Features and Benefits
The GKE Inference Gateway incorporates several key features designed to tackle the challenges of LLM inference at scale:
- Optimized Load Balancing Based on Inference Metrics: Extensive benchmarking revealed that the most effective metric for optimal inferencing performance is Key/Value (KV) cache utilization. Vaibhav said that by routing requests to the model server with the least utilized KV cache, the gateway helps avoid queuing and improves performance, leading to “60% lower latency and 40% higher throughput of inference serving” in Google’s benchmarking.
- Autoscaling Based on Model Server Metrics: The gateway goes beyond just load balancing by also enabling autoscaling based on these model server metrics. This addresses the dynamic compute allocation problem, and different autoscaling thresholds can be set for different workload types, like production versus dev/test.
- Increased Model Density With LoRa Adapters: To combat the constraint of accelerator capacity, the gateway supports the use of Low-Rank Adaptation (LoRA). This allows customers to use a common base model and multiplex and load multiple model use cases on that one base model on a single GPU or TPU accelerator. Particularly useful for scenarios like serving models fine-tuned for different languages from a single base model instance on a single GPU, LoRa adapters help increase model density and accelerator efficiency.
- Multi-Region Capacity Chasing: The gateway can route requests to regions where accelerator capacity is available. This helps manage load surges or capacity constraints in a primary region by allowing requests to be served from capacity across multiple Google Cloud regions as part of a single gateway. This provides a more efficient use of pooled capacity compared to managing dedicated regional clusters.
- Model-Aware Routing and Prioritization: Compliant with the OpenAI API specification, the gateway can inspect the model name in the body of the requests for prioritization and autoscaling. This provides granular control over how different model deployments are served.
- Workload Prioritization: Beyond model names, you can assign different serving priority levels to jobs. This allows prioritizing latency-sensitive critical jobs like chatbots over standard or schedulable jobs like reasoning agents or batch workloads.

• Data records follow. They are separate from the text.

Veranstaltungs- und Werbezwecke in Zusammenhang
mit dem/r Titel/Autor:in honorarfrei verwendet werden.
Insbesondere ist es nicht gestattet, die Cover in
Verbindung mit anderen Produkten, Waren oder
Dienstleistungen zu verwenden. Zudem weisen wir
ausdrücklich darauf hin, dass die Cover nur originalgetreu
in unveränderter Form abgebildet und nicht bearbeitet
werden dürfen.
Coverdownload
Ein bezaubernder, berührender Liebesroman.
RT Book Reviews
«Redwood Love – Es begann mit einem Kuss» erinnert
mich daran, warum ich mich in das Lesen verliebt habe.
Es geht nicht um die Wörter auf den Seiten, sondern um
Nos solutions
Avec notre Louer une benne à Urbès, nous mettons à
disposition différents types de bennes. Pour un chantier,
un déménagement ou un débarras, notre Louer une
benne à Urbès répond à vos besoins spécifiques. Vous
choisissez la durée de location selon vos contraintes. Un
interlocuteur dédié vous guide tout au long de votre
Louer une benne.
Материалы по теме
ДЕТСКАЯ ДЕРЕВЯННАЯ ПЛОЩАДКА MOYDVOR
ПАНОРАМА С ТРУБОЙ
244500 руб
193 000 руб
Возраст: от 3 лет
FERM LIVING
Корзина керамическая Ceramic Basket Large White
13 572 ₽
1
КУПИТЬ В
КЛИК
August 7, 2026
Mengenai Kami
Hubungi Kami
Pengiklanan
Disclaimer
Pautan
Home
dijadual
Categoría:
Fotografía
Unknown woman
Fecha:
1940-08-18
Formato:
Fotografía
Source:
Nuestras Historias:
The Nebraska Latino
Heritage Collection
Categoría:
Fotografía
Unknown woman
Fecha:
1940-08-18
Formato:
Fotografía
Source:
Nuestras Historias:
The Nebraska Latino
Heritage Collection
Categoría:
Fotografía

Integrating AI Security and Safety Guardrails
Vaibhav emphasized the critical importance of integrating AI security and safety guardrails into the inference process, noting that LLMs present an additional attack surface, with specific concerns around prompt injection and safety of output. Traditionally, embedding safety and security checks within application code is a fragmented approach. By integrating these AI security tools directly at the gateway level, platform and infrastructure teams gain centralized control. This ensures a consistent level of baseline coverage across all models running in the cluster and the environment.
Google has integrated Google’s own Model Armor, which screens requests and responses using configurable filters and sensitivity levels, and is also partnering with leading providers like Palo Alto Networks and NVIDIA for additional safety and security capabilities.